→ Task prompt
Print every record exactly, omitting all pictures.

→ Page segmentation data
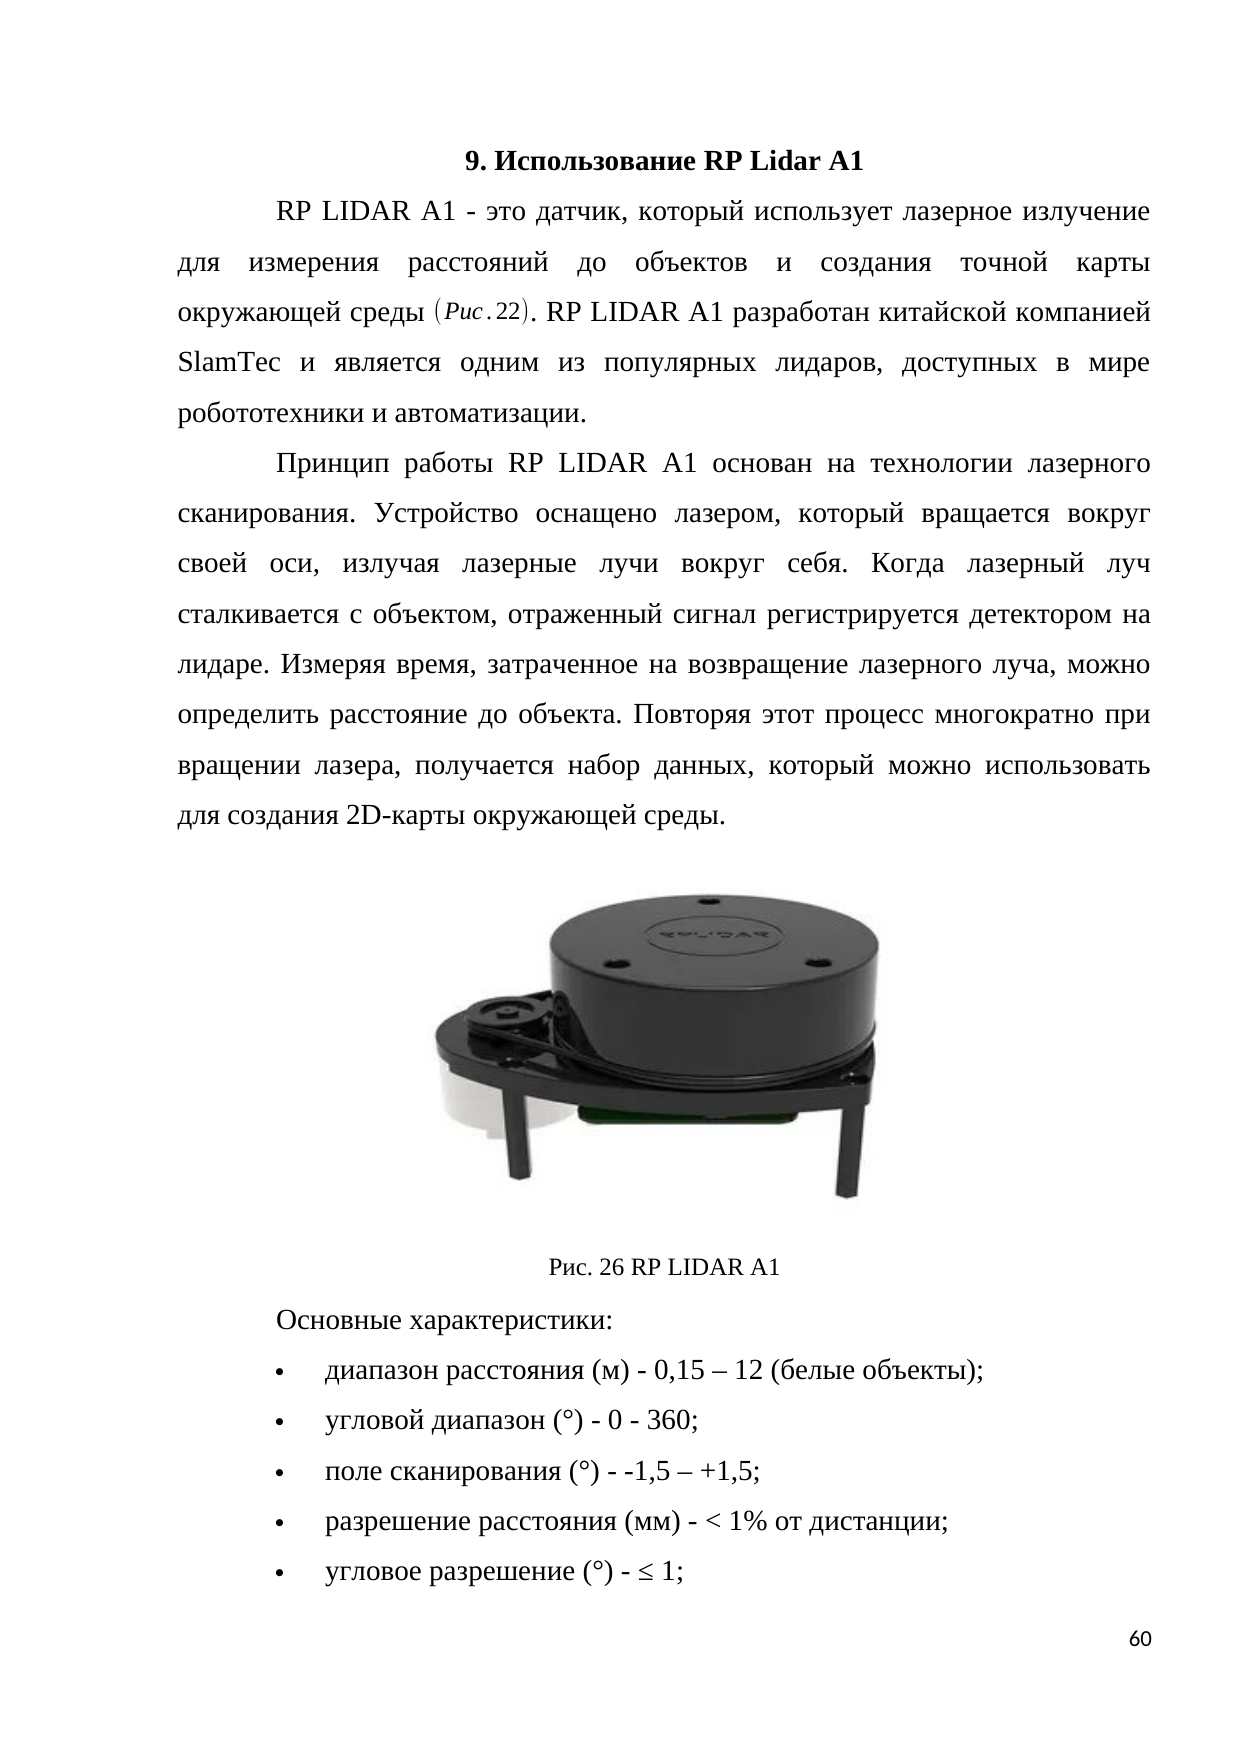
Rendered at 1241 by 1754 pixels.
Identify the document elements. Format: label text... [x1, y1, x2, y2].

text Рис. 26 RP LIDAR А1 [177, 1252, 1152, 1281]
text Основные характеристики: [177, 1302, 1152, 1335]
list угловое разрешение (°) - ≤ 1; [252, 1553, 1152, 1587]
text Принцип работы RP LIDAR A1 основан на технологии лазерного сканирования. Устройство оснащено лазером, который вращается вокруг своей оси, излучая лазерные лучи вокруг себя. Когда лазерный луч сталкивается с объектом, отраженный сигнал регистрируется детектором на лидаре. Измеряя время, затраченное на возвращение лазерного луча, можно определить расстояние до объекта. Повторяя этот процесс многократно при вращении лазера, получается набор данных, который можно использовать для создания 2D-карты окружающей среды. [177, 445, 1152, 831]
list разрешение расстояния (мм) - < 1% от дистанции; [252, 1503, 1152, 1537]
list диапазон расстояния (м) - 0,15 – 12 (белые объекты); [252, 1352, 1152, 1386]
list поле сканирования (°) - -1,5 – +1,5; [252, 1453, 1152, 1486]
list угловой диапазон (°) - 0 - 360; [252, 1402, 1152, 1436]
subtitle 9. Использование RP Lidar A1 [177, 143, 1152, 177]
text RP LIDAR A1 - это датчик, который использует лазерное излучение для измерения расстояний до объектов и создания точной карты окружающей среды . RP LIDAR A1 разработан китайской компанией SlamTec и является одним из популярных лидаров, доступных в мире робототехники и автоматизации. [177, 193, 1152, 428]
picture [385, 878, 944, 1221]
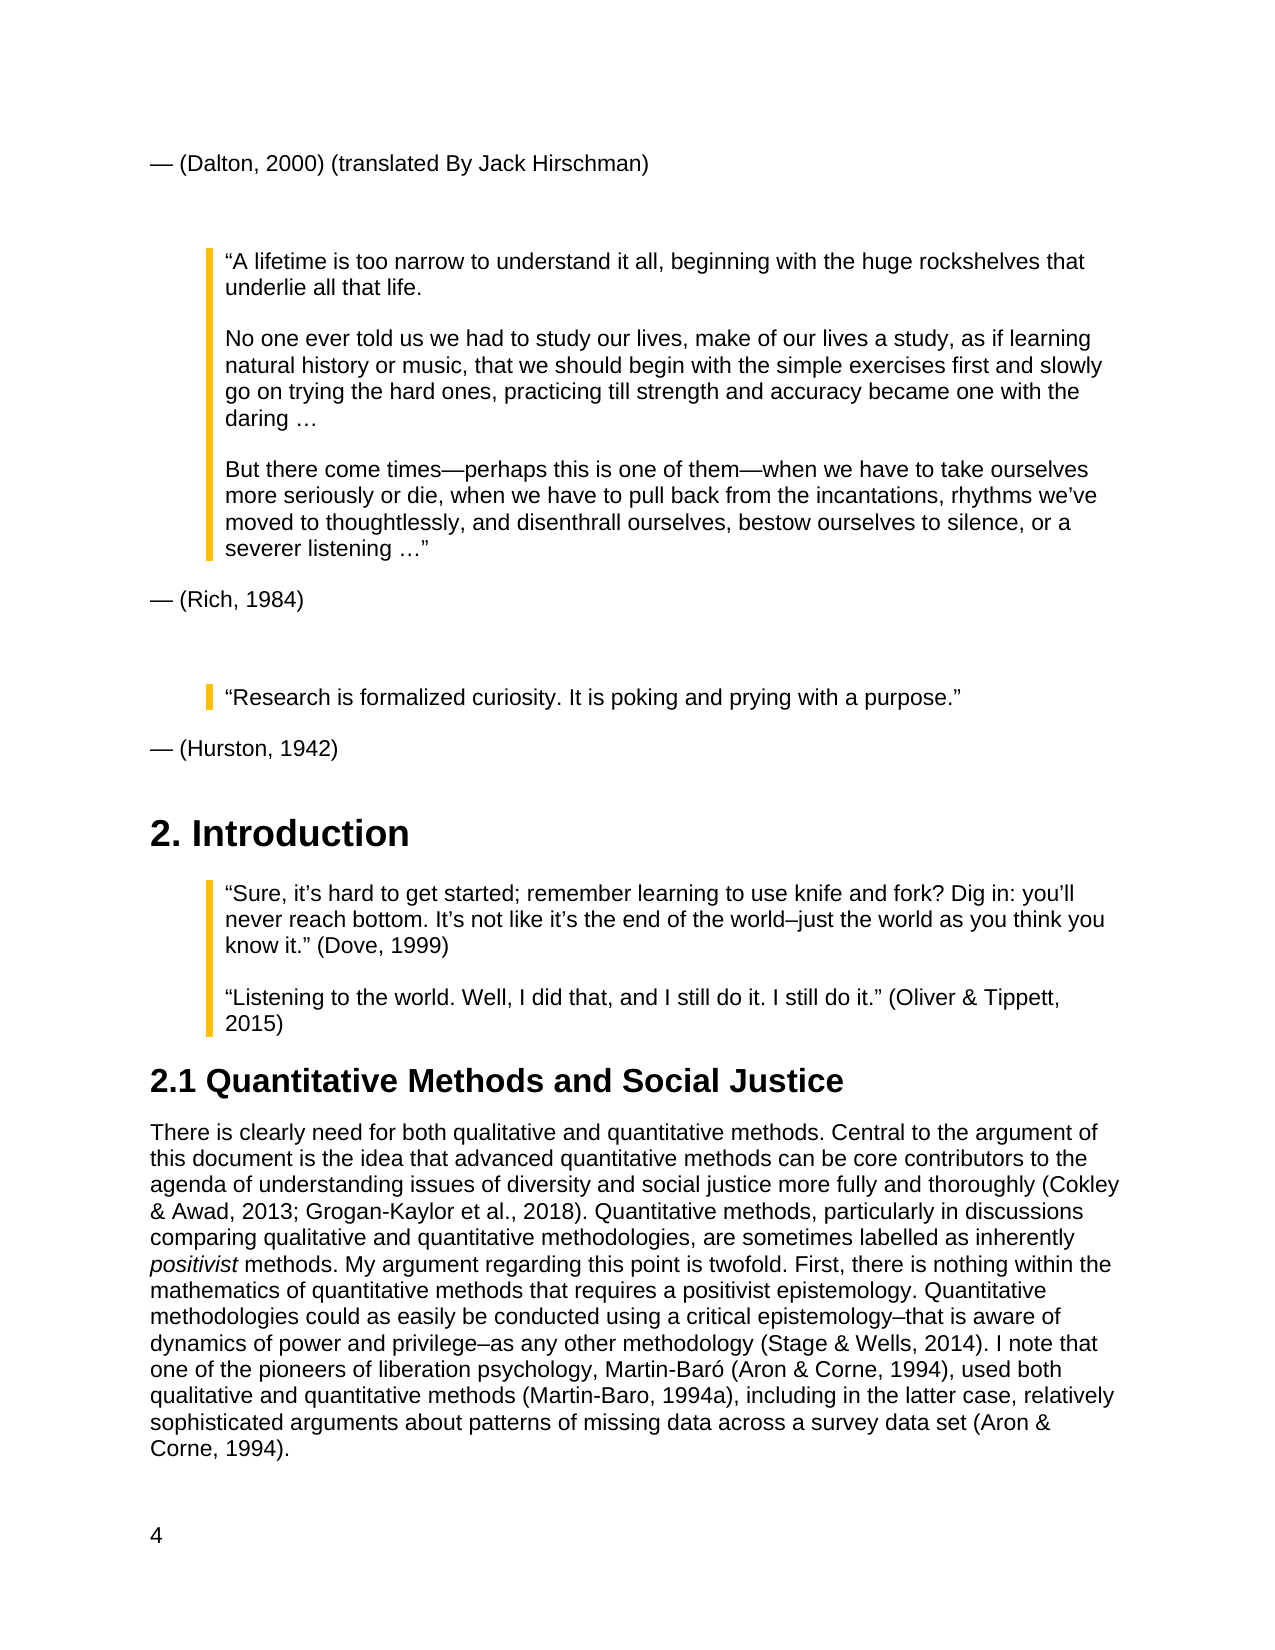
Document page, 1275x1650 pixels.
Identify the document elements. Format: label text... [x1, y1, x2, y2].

→ Exercise output
Rendered at 1241 by 1754 pixels.
Identify the document elements. Format: label text... [x1, y1, x2, y2].

text Рис. 26 RP LIDAR А1 [177, 1252, 1152, 1281]
text Основные характеристики: [177, 1302, 1152, 1335]
list угловое разрешение (°) - ≤ 1; [252, 1553, 1152, 1587]
text Принцип работы RP LIDAR A1 основан на технологии лазерного сканирования. Устройство оснащено лазером, который вращается вокруг своей оси, излучая лазерные лучи вокруг себя. Когда лазерный луч сталкивается с объектом, отраженный сигнал регистрируется детектором на лидаре. Измеряя время, затраченное на возвращение лазерного луча, можно определить расстояние до объекта. Повторяя этот процесс многократно при вращении лазера, получается набор данных, который можно использовать для создания 2D-карты окружающей среды. [177, 445, 1152, 831]
list разрешение расстояния (мм) - < 1% от дистанции; [252, 1503, 1152, 1537]
list диапазон расстояния (м) - 0,15 – 12 (белые объекты); [252, 1352, 1152, 1386]
list поле сканирования (°) - -1,5 – +1,5; [252, 1453, 1152, 1486]
list угловой диапазон (°) - 0 - 360; [252, 1402, 1152, 1436]
subtitle 9. Использование RP Lidar A1 [177, 143, 1152, 177]
text RP LIDAR A1 - это датчик, который использует лазерное излучение для измерения расстояний до объектов и создания точной карты окружающей среды . RP LIDAR A1 разработан китайской компанией SlamTec и является одним из популярных лидаров, доступных в мире робототехники и автоматизации. [177, 193, 1152, 428]
picture [385, 878, 944, 1221]
Document page, 1275x1650 pixels.
Identify the document elements. Format: label text... [x1, y1, x2, y2].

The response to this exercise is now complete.